*** Begin section ***

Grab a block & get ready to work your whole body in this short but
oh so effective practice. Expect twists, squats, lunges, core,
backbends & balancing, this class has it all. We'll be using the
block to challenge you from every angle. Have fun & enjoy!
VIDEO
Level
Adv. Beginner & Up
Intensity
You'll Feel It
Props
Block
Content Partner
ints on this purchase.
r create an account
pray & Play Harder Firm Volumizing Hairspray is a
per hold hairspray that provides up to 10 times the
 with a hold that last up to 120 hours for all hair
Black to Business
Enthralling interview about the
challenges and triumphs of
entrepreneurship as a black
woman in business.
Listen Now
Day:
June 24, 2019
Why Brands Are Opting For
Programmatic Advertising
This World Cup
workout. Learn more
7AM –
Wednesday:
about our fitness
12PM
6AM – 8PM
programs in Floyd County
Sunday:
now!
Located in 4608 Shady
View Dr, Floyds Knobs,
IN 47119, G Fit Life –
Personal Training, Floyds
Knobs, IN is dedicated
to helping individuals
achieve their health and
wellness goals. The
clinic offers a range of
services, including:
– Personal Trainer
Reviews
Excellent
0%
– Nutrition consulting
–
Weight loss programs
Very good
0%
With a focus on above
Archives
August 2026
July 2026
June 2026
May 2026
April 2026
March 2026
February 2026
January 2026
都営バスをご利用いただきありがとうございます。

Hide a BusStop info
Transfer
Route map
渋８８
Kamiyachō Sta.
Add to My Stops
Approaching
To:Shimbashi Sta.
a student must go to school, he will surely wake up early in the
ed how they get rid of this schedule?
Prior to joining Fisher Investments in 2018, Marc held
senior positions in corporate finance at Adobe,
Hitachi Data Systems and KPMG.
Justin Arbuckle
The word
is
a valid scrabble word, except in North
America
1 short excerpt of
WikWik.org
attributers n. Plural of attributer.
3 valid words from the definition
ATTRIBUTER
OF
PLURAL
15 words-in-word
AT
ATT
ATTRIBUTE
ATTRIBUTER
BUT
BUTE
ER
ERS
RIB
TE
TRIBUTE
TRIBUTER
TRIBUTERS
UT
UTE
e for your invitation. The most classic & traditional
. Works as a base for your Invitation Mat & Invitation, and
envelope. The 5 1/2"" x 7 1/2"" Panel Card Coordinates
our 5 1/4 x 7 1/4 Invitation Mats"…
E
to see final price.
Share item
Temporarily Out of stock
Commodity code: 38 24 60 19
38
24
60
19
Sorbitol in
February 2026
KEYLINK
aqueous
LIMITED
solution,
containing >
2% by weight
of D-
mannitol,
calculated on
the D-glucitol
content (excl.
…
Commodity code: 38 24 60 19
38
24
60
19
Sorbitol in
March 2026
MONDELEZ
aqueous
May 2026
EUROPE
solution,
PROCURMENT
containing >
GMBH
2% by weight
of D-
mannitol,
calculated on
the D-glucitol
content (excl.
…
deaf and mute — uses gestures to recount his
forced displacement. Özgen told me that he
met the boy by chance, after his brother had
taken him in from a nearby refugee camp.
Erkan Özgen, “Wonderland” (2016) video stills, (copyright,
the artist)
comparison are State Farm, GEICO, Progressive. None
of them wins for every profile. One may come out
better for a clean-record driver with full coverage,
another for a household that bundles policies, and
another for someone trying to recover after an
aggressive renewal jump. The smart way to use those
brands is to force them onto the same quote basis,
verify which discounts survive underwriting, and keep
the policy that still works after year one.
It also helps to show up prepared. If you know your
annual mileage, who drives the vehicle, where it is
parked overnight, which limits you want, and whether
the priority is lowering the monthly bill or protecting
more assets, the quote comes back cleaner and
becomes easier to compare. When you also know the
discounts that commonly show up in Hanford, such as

*** End section ***

__Assigned task__: Each line containing "words" belongs in the answer; pick these out of the material and copy them.

__Response__:
3 valid words from the definition
15 words-in-word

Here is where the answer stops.